Work task: Copy the data from the line containing "la víspera), comidas" up to and including the line containing "nuestros productores locales.", switching "sabores" to "paisajes" and leaving everything else unchanged.

Given records:
++++++++

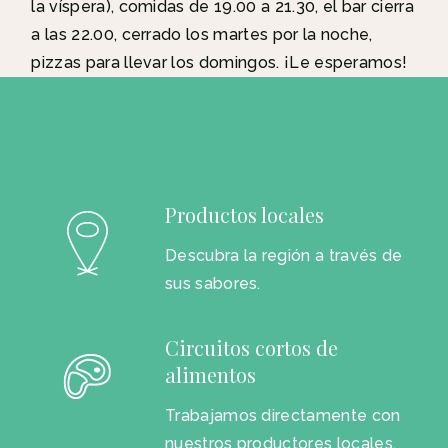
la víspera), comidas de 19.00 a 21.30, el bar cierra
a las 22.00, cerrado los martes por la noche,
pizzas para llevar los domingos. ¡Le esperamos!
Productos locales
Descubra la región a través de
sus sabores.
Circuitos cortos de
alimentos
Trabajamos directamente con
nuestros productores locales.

++++++++

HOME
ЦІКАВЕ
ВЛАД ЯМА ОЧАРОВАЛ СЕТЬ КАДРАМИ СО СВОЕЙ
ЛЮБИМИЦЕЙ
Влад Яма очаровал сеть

++++++++

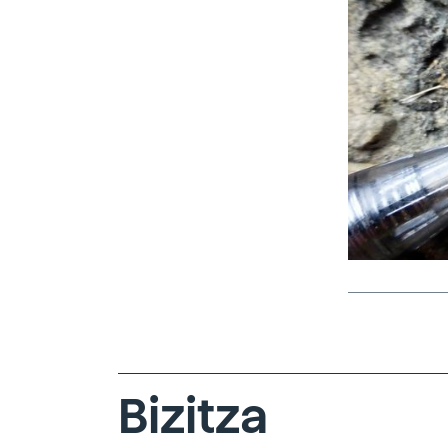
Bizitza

++++++++

Result:
la víspera), comidas de 19.00 a 21.30, el bar cierra
a las 22.00, cerrado los martes por la noche,
pizzas para llevar los domingos. ¡Le esperamos!
Productos locales
Descubra la región a través de
sus paisajes.
Circuitos cortos de
alimentos
Trabajamos directamente con
nuestros productores locales.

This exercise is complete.